■ **PASSAGE FOR REVIEW**:
::::::

The company expects the closures to lower overall revenue but improve profitability through cost savings and the reallocation of sales.

These benefits are likely to be more evident in the second half of the financial year.

Topps Tiles CEO Alex Jensen said: “These actions are designed to support year-on-year (YoY) profit growth and provide a stronger financial platform for 2027 and beyond.”

At the start of FY26, Topps Tiles operated 297 stores under its core brand, alongside 22 CTD outlets.

As of 28 March 2026, the estate had fallen to 289 Topps Tiles sites. Meanwhile, the number of CTD stores remained unchanged at 22.

The remaining closures are due to be completed later in the year.

The group reported that it continued to outperform the wider Home Improvements & DIY market, which declined by around 2.5% over the same period, citing the Barclays UK Consumer Spend Report.

In its trading update for the 26 weeks ended 28 March 2026, Topps Tiles reported total group revenue of £142.7m, down 0.1% YoY.

::::::

■ **DATA SUPPLIED**:
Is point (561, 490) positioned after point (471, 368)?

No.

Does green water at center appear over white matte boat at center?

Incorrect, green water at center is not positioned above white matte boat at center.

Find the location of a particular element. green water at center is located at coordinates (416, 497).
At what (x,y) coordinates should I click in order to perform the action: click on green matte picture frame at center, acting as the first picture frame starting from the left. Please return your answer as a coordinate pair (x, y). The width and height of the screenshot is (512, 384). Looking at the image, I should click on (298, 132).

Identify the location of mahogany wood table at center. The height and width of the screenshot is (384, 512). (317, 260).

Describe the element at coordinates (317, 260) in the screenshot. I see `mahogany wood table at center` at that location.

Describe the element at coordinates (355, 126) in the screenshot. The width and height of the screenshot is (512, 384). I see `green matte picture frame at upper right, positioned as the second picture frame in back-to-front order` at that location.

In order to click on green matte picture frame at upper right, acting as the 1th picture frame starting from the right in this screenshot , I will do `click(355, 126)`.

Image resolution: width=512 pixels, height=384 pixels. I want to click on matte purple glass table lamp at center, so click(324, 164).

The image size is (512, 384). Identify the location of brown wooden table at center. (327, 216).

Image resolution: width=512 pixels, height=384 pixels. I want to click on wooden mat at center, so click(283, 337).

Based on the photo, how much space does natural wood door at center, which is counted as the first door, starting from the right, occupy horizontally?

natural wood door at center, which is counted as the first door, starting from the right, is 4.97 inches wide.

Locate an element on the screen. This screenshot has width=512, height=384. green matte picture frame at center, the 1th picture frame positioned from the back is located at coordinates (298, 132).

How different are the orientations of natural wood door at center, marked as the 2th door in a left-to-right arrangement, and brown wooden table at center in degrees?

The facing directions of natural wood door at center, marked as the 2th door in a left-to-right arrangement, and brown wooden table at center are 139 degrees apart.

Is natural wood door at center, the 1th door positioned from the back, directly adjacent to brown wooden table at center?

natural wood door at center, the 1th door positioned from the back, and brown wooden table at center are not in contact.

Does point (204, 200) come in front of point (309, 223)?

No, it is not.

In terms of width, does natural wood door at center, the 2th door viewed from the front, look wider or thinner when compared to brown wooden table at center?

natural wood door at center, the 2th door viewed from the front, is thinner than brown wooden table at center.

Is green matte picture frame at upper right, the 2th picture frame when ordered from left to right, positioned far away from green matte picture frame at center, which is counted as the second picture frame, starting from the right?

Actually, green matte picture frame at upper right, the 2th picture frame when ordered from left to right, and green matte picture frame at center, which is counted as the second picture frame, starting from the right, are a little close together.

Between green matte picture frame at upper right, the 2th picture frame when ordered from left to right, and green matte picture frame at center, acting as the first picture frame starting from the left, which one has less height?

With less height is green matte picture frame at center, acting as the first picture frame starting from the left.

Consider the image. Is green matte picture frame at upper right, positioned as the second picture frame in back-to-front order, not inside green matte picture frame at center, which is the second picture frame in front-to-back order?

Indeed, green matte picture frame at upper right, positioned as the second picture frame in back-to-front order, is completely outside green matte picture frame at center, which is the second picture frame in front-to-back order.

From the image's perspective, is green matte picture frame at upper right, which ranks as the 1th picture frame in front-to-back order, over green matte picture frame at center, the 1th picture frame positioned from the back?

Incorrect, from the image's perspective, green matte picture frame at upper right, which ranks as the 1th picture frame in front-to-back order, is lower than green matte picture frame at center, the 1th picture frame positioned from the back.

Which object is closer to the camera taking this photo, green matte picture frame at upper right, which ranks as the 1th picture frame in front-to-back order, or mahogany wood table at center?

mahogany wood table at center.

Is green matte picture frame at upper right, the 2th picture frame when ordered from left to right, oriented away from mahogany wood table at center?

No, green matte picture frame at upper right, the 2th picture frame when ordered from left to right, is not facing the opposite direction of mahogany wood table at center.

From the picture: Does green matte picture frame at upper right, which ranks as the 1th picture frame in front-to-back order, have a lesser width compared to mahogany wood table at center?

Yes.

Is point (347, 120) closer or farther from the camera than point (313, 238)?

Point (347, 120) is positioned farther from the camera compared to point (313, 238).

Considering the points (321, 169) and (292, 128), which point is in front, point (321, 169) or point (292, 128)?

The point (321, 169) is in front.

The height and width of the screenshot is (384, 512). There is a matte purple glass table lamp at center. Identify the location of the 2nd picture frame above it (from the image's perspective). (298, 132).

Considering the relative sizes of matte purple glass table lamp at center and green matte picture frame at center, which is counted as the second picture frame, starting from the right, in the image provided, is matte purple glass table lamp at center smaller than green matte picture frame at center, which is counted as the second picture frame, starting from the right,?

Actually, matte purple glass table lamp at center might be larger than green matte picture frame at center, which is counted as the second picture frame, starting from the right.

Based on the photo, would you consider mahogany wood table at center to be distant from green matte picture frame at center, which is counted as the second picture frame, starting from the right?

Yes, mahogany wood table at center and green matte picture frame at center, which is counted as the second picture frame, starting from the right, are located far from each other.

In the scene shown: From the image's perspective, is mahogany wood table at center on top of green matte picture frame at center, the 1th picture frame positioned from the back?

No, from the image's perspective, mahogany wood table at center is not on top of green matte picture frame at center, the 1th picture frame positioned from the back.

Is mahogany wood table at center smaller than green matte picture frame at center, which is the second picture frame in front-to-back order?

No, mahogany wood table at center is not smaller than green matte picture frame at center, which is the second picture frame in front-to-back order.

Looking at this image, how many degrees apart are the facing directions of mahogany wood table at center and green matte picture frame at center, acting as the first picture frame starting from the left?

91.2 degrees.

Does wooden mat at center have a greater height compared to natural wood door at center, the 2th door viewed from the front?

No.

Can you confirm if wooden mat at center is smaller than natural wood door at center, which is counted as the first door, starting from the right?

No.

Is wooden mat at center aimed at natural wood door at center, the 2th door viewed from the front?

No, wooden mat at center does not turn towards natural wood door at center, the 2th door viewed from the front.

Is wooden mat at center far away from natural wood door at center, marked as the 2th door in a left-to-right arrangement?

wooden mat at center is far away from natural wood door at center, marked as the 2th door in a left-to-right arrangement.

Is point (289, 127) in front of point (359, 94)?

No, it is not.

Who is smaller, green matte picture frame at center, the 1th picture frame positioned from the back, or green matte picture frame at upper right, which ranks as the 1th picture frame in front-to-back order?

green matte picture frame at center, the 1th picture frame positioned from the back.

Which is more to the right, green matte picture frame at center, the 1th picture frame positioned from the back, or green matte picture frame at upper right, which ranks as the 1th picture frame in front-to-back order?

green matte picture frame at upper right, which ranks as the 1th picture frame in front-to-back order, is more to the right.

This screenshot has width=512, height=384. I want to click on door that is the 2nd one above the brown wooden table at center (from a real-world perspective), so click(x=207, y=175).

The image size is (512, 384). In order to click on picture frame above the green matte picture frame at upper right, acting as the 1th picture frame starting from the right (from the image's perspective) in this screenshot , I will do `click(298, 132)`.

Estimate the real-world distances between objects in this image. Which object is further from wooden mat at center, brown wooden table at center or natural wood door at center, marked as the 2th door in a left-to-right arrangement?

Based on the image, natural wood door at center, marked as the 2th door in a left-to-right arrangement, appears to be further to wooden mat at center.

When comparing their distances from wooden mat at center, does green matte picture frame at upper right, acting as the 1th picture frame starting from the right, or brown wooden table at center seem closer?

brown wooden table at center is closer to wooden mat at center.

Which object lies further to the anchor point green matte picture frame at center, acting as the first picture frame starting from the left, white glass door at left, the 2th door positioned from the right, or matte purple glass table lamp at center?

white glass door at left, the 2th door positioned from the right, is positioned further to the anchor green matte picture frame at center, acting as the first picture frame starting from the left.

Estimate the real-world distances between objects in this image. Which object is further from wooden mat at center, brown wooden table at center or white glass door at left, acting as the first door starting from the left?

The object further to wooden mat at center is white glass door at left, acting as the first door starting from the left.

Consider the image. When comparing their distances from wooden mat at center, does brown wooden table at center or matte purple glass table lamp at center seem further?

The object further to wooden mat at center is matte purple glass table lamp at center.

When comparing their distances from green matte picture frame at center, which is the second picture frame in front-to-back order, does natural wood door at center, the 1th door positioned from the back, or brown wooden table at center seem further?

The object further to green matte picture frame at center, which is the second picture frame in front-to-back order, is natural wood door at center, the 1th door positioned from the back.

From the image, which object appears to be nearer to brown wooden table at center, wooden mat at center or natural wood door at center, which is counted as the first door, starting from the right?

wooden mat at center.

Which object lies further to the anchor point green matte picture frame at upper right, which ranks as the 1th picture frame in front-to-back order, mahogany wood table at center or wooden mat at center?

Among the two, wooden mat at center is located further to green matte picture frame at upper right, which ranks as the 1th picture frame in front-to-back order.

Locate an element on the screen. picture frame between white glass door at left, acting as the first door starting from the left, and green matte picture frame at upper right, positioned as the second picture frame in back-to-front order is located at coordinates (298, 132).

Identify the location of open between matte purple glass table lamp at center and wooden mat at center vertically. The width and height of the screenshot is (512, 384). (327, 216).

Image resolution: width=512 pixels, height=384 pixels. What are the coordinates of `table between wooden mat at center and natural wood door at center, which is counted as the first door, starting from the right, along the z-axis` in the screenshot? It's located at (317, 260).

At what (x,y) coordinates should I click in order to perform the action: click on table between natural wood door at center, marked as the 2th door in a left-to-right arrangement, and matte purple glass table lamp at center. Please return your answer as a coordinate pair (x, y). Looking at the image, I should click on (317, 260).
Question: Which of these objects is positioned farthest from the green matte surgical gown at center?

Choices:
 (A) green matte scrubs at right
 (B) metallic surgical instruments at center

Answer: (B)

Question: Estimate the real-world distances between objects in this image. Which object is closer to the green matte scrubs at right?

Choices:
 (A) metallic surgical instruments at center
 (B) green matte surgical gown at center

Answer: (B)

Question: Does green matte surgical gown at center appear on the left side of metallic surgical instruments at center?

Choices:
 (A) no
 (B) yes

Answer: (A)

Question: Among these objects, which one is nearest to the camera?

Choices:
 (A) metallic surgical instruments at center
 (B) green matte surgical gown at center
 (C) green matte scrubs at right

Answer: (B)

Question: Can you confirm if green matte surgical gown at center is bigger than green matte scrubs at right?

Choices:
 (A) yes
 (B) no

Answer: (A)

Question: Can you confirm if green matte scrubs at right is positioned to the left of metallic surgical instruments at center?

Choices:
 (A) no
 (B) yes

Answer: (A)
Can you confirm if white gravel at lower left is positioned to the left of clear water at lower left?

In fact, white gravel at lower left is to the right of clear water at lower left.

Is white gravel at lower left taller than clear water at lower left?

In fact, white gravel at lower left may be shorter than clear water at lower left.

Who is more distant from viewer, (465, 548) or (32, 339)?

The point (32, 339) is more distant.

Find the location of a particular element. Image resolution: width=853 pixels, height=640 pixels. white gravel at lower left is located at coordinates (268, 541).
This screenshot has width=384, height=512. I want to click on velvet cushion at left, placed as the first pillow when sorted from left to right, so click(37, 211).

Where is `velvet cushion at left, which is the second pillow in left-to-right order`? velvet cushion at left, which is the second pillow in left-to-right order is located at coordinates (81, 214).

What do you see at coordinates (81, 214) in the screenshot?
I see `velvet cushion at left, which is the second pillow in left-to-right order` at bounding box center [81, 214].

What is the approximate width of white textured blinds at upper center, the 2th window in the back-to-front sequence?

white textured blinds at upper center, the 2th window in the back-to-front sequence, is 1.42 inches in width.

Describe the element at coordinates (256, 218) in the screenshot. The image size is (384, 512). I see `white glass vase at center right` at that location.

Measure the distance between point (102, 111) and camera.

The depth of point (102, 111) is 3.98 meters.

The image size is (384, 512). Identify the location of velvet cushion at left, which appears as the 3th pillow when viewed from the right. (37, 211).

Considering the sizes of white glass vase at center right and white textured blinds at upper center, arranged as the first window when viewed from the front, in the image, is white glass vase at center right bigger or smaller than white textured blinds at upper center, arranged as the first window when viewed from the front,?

::::::

■ **QUESTIONS ON THE MATERIAL**:
1/ Please copy the listing word for word, starting with its first line and going on through the line with "Based on the photo, how", both included.
2/ Extend the article on the Topps Tiles store closures, picking up after its final sentence.

■ **ACTIVITY ANSWERS**:
1/
Is point (561, 490) positioned after point (471, 368)?

No.

Does green water at center appear over white matte boat at center?

Incorrect, green water at center is not positioned above white matte boat at center.

Find the location of a particular element. green water at center is located at coordinates (416, 497).
At what (x,y) coordinates should I click in order to perform the action: click on green matte picture frame at center, acting as the first picture frame starting from the left. Please return your answer as a coordinate pair (x, y). The width and height of the screenshot is (512, 384). Looking at the image, I should click on (298, 132).

Identify the location of mahogany wood table at center. The height and width of the screenshot is (384, 512). (317, 260).

Describe the element at coordinates (317, 260) in the screenshot. I see `mahogany wood table at center` at that location.

Describe the element at coordinates (355, 126) in the screenshot. The width and height of the screenshot is (512, 384). I see `green matte picture frame at upper right, positioned as the second picture frame in back-to-front order` at that location.

In order to click on green matte picture frame at upper right, acting as the 1th picture frame starting from the right in this screenshot , I will do `click(355, 126)`.

Image resolution: width=512 pixels, height=384 pixels. I want to click on matte purple glass table lamp at center, so click(324, 164).

The image size is (512, 384). Identify the location of brown wooden table at center. (327, 216).

Image resolution: width=512 pixels, height=384 pixels. I want to click on wooden mat at center, so click(283, 337).

Based on the photo, how much space does natural wood door at center, which is counted as the first door, starting from the right, occupy horizontally?

2/
The decline was linked to volume reductions associated with the ongoing UK Competition and Markets Authority (CMA) process affecting CTD.

The CMA had raised concerns that Topps Tiles’ acquisition of CTD Tiles outlets could reduce competition in four locations: Dorking, Edinburgh, Inverness and Aberdeen.

Excluding CTD, revenue increased by 2.1%, although growth slowed to 0.6% in the second quarter following a stronger first quarter.

Like-for-like revenue rose by 0.1% over the period.

The company expects to publish its first-half interim results on 19 May 2026.